For people with Genotype 1 HCV, adding one of the protease inhibitors will increase the cure rate, even if they have already treated unsuccessfully in the past.
Liver Transplant Patients -- Pre and Post Transplant
People with end stage liver disease (ESLD - also known as decompensated cirrhosis) are in need of a liver transplant. At this stage, treating is usually not recommended because of abnormally severe side effects -- including life-threatening bacterial infections, anemia and low platelets. Plus there is also the possibility that liver function may actually worsen during Hepatitis C treatment. Some doctors will start treatment with very low doses of Peg-Interferon and Ribavirin, gradually increasing the dosages as tolerated. If the treatment works and the HCV viral load becomes undetectable and stays undetectable until transplantation, the HCV is cured and re-infection of the new liver is avoided.
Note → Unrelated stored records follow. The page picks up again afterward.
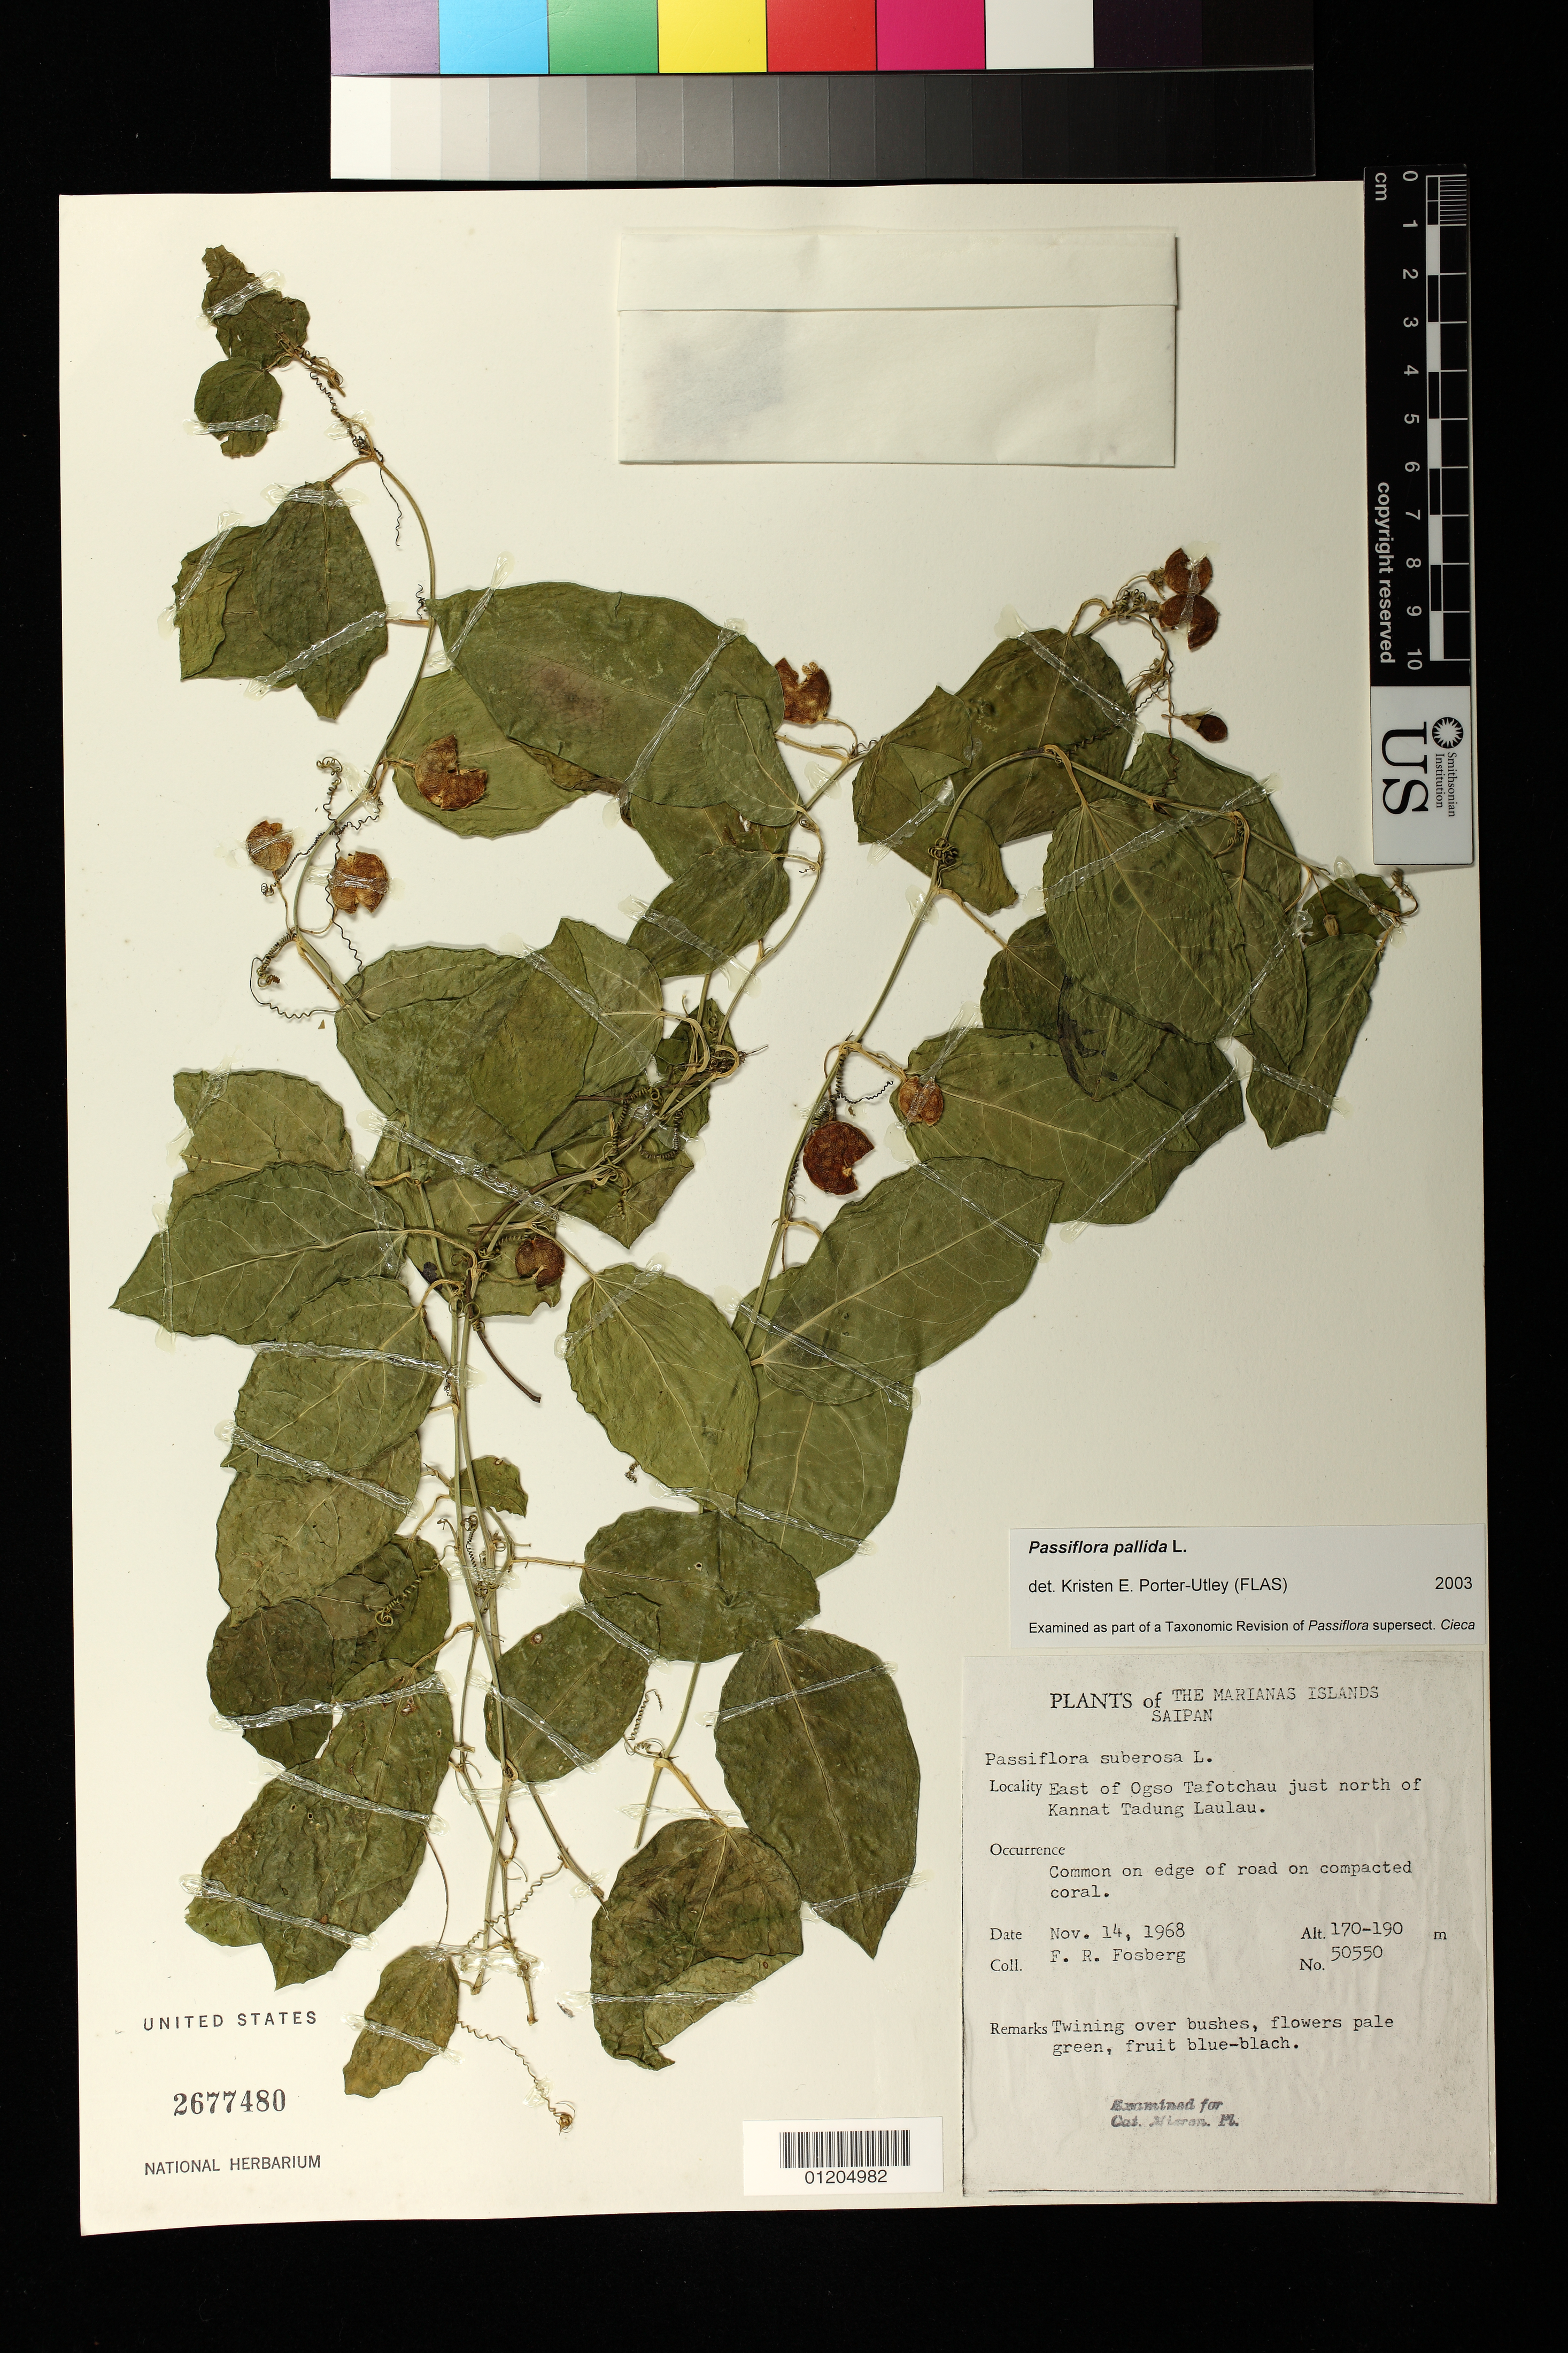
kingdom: Plantae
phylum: Tracheophyta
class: Magnoliopsida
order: Malpighiales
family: Passifloraceae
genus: Passiflora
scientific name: Passiflora pallida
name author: L.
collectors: F. R. Fosberg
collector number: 50550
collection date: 1968-11-14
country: Northern Mariana Islands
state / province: Saipan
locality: East of Ogso Tafotchau just north of Kannat Tadung Laulau.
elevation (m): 170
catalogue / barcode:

Receiving a new liver will not cure you of Hepatitis C unless you have treated and cleared prior to the transplant, otherwise the HCV will always come back. The virus is not contained to your liver and is circulating in your bloodstream so the new liver will become infected. Some of the anti-rejection drugs that are used tend to aggravate the HCV virus and it comes back quickly. Hepatitis C can be treated after liver transplantation.